── The records
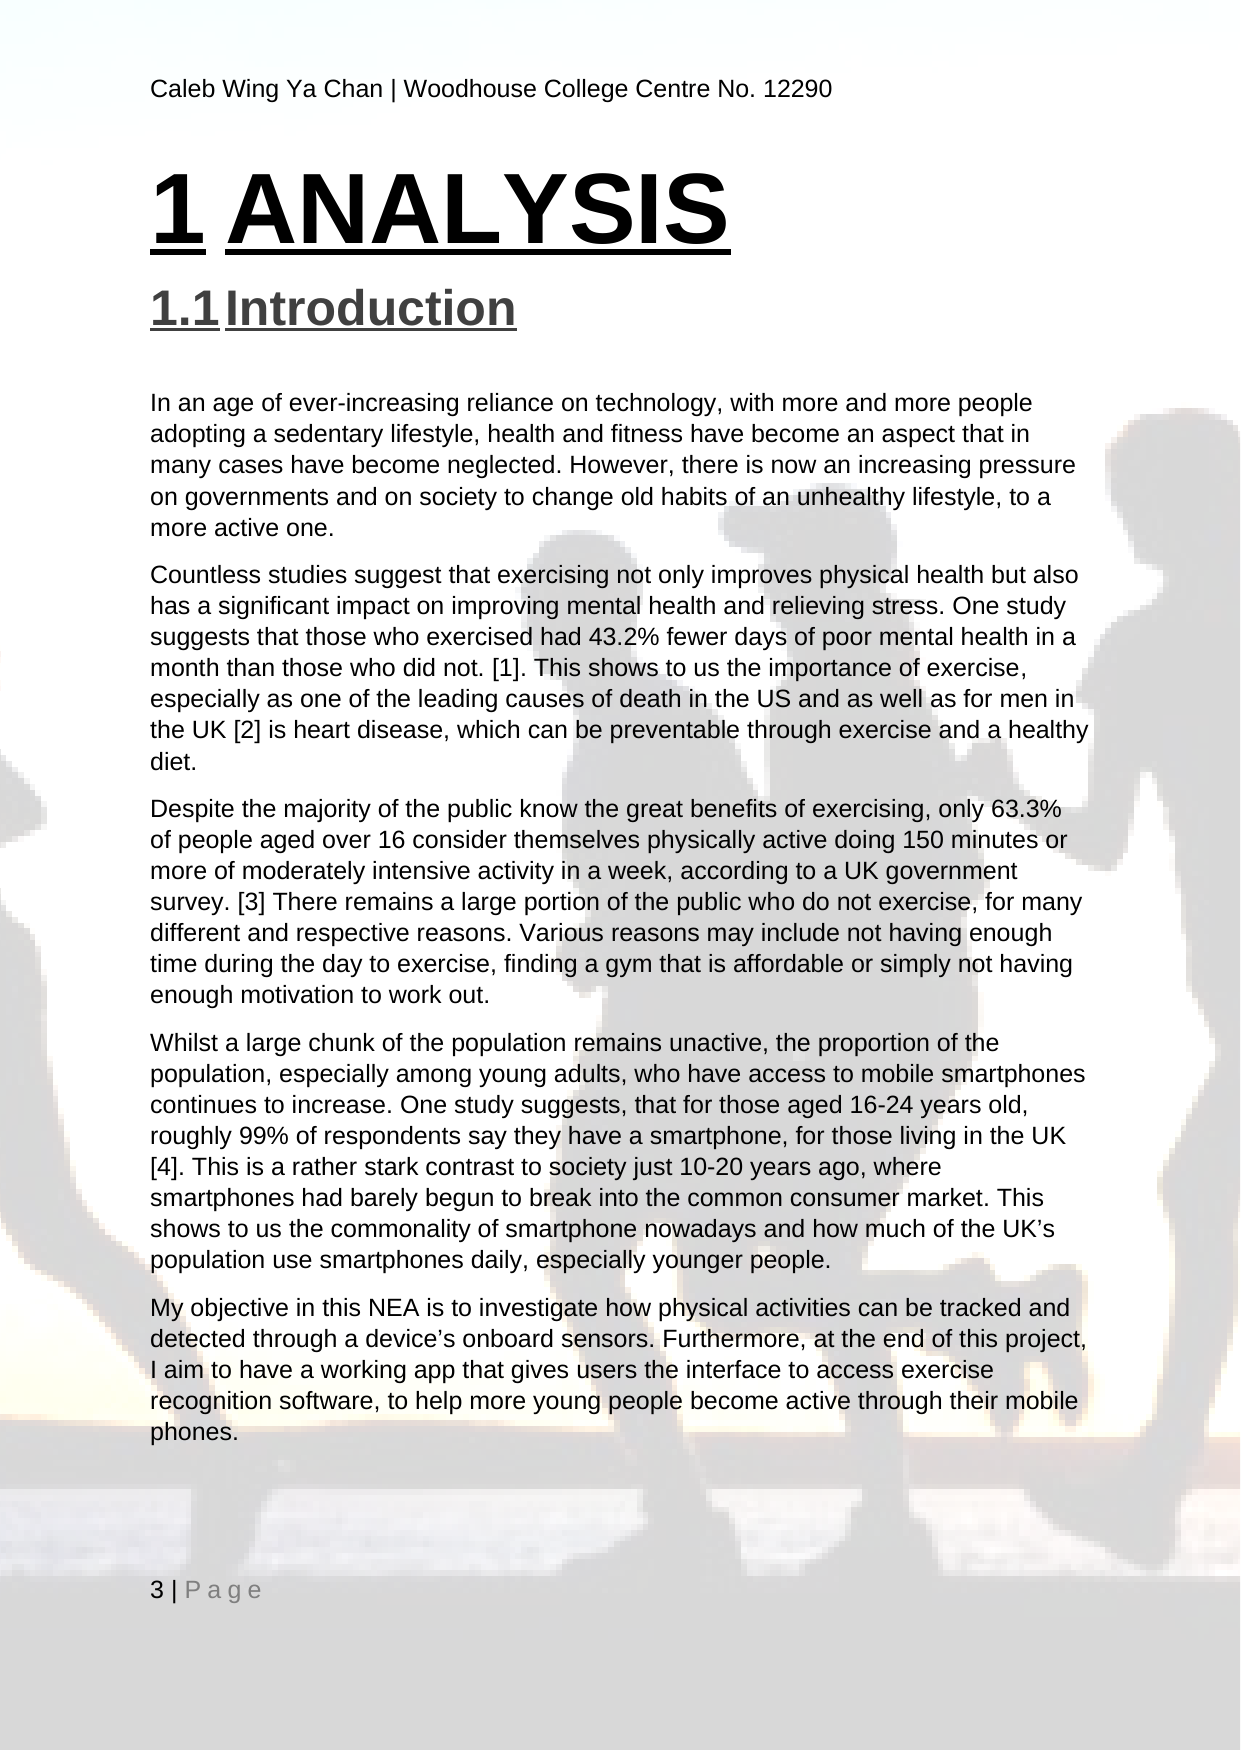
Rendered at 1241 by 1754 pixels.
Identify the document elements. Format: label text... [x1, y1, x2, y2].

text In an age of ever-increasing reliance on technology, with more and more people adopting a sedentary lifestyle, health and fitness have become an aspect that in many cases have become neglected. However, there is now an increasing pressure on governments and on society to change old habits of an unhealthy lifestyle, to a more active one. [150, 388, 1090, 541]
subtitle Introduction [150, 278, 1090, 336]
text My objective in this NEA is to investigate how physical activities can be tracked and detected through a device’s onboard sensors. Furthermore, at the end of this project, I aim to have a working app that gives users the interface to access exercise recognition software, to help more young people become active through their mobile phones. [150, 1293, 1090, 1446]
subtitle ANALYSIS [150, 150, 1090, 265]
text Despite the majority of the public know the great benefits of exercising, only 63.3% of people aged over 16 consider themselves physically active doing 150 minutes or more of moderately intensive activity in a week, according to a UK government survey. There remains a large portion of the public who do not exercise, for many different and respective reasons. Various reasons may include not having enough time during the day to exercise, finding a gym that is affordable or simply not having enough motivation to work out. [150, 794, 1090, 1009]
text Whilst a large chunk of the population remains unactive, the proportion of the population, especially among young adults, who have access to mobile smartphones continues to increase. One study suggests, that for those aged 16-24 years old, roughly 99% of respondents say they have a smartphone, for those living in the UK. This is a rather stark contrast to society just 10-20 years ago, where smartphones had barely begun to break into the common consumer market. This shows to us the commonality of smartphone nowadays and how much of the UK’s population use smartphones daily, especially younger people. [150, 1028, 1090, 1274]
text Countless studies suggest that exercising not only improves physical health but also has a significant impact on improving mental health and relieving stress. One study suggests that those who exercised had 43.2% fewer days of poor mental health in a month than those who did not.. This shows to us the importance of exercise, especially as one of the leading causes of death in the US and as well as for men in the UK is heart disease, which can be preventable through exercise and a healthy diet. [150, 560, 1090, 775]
────
── The records
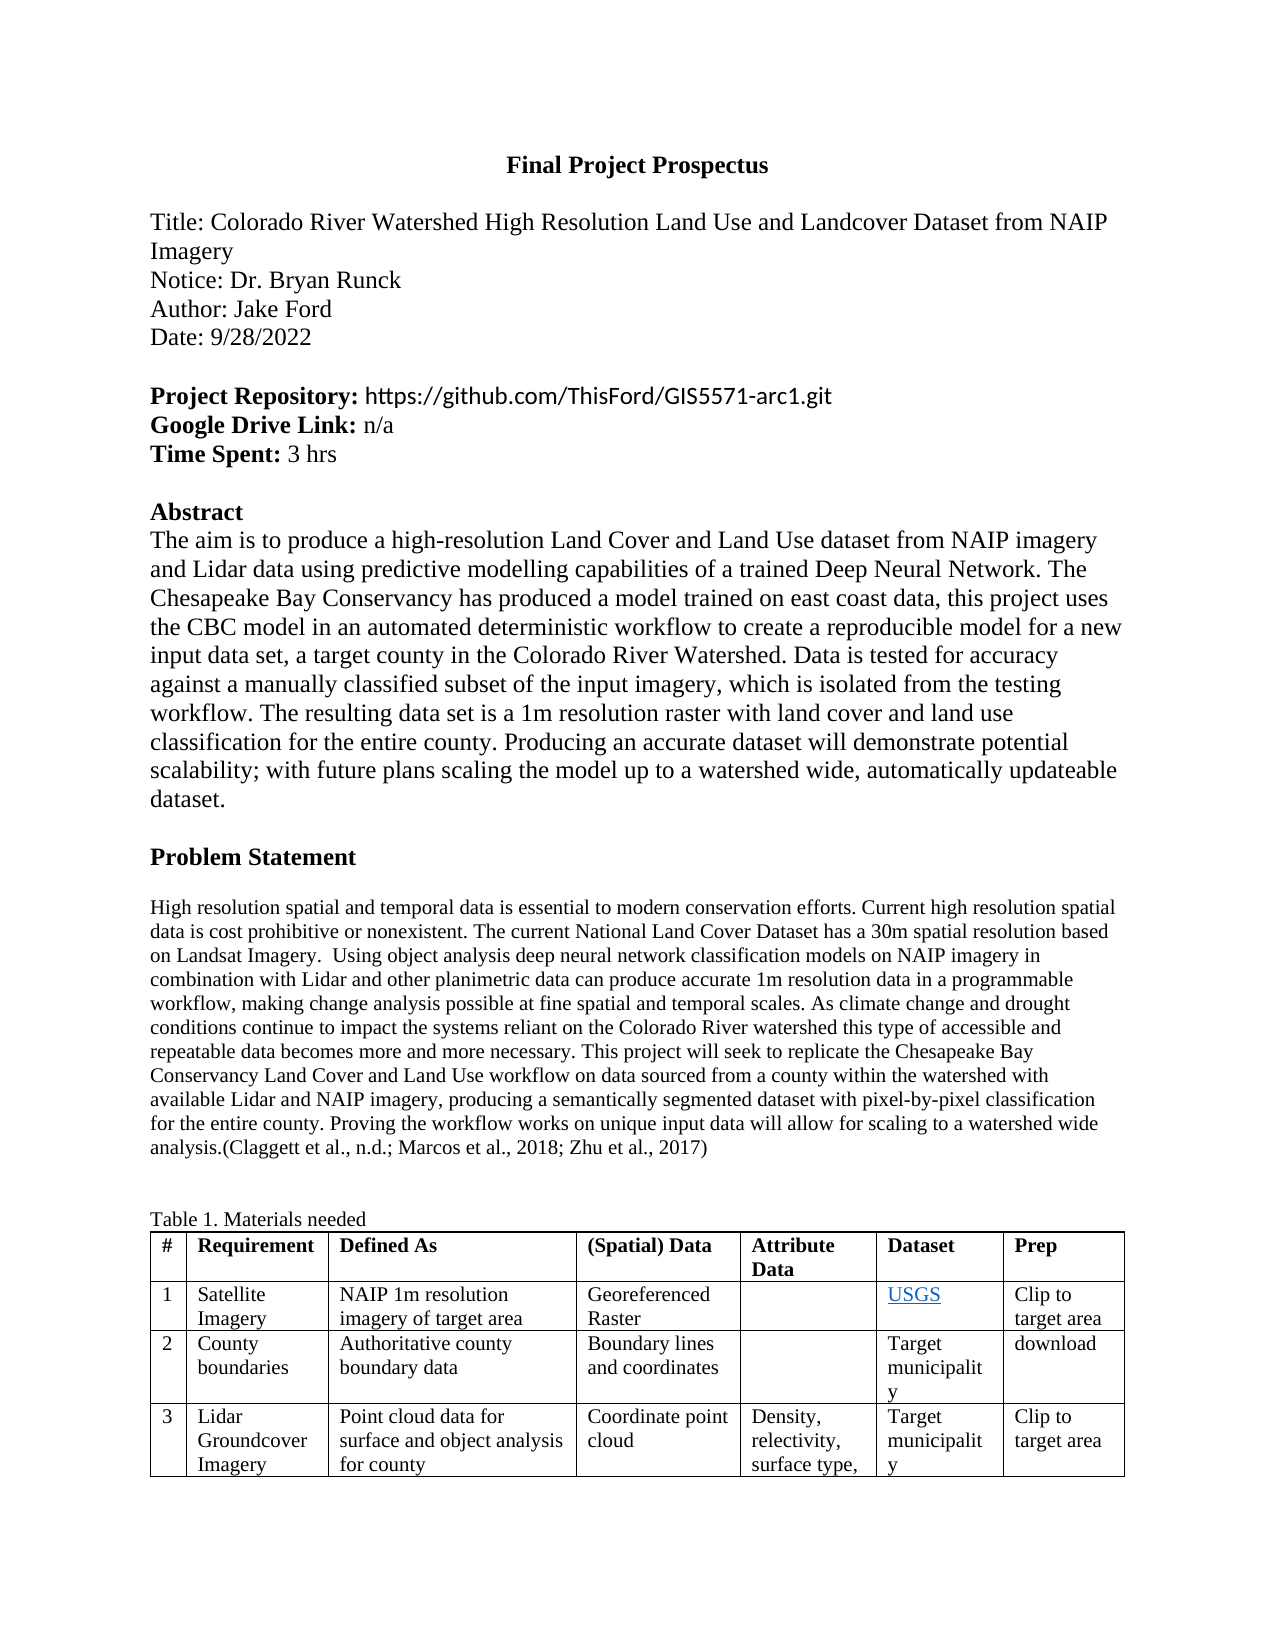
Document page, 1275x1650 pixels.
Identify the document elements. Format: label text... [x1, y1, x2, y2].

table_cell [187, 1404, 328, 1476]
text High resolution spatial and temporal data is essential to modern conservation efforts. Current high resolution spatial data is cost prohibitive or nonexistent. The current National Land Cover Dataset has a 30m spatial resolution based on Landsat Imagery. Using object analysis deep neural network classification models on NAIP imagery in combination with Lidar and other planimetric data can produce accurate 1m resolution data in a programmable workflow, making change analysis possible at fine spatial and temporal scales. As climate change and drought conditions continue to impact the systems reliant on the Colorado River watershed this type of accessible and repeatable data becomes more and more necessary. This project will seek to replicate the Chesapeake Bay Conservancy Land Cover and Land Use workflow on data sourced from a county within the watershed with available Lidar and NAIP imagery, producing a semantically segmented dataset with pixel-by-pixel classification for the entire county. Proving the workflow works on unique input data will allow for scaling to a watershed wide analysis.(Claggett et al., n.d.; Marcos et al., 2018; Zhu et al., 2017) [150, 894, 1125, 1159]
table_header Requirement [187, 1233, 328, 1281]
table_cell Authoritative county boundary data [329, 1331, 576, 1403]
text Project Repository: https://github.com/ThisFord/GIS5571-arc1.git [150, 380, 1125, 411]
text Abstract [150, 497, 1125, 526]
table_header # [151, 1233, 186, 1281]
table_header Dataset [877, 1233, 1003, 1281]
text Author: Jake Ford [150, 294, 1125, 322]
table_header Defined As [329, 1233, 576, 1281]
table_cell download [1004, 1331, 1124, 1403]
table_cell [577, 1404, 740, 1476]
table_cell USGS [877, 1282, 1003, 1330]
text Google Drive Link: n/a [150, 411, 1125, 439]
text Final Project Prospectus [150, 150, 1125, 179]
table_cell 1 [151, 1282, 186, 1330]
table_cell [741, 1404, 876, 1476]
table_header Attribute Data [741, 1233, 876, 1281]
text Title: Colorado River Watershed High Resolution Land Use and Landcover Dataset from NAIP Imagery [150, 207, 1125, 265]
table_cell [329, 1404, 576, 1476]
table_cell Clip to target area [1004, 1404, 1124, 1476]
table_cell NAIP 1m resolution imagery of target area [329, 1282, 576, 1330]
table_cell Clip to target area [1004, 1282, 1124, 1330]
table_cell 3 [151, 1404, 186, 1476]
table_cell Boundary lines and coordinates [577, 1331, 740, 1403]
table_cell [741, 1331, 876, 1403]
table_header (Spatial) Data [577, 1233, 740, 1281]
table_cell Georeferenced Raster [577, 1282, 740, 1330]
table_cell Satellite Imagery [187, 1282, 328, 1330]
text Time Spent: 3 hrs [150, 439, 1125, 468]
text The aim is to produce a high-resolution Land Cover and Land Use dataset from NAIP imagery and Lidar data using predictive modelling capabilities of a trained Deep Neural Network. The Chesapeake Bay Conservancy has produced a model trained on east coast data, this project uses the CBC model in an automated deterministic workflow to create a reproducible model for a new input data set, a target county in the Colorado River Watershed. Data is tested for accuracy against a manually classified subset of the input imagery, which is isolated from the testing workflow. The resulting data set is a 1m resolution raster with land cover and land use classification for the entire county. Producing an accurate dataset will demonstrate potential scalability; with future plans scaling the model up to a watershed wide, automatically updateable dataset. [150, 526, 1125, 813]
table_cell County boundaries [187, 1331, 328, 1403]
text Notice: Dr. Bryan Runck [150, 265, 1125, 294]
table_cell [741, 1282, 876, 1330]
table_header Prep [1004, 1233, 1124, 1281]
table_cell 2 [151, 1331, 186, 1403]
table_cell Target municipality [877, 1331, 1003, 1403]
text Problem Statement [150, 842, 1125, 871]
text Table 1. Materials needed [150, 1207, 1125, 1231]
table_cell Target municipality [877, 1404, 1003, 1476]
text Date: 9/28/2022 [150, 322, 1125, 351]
────
Taking the records above as a whole, work out how many of their lines hold the word "Clip". The reply should be that number alone.

2